Like almost every inside linebacker group Skalski and Smith left something to be desired in pass coverage, but Venables was mostly able to scheme around that. Clemson’s inside linebackers job was to play the run, rush the passer, and provide some coverage underneath.
Backup’s Baylon Specter and Jake Venables had great TFL numbers given how few snaps they received. Isaiah Simmons (and experienced depth at safety) was a key part of how that happened.
Sam Linebacker/Nickel (Isaiah Simmons Appreciation Hours)
Isaiah Simmons is the best linebacker I’ve seen play for Clemson, and he might have been the best defender, period.

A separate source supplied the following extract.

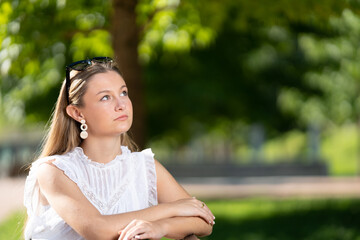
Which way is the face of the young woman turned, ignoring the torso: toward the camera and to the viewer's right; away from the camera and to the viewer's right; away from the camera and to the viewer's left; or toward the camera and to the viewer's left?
toward the camera and to the viewer's right

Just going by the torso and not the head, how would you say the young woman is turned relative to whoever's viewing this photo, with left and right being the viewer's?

The redshirt junior led the Tigers in snaps (818), tackles (107), TFL’s (16), sacks (8), QB pressures (15) and tallied ten passes broken up and two interceptions en route to the Butkus Award. It almost does Simmons a disservice to describe him as a linebacker given the variety of roles he handled for the defense. Simmons lined up as an edge rusher, inside linebacker, safety, outside linebacker, nickel back and corner over the season, sometimes during the same game. There’s a reason PFF declared him the most versatile player in college football this year. He just jumped off the screen and demanded the offense keep their eyes on him at all times. The Tigers never quite found a backup (the only other player to clear 700 snaps was A.J. Terrell) and will miss Simmons dearly. He’s about to make an NFL fanbase very happy.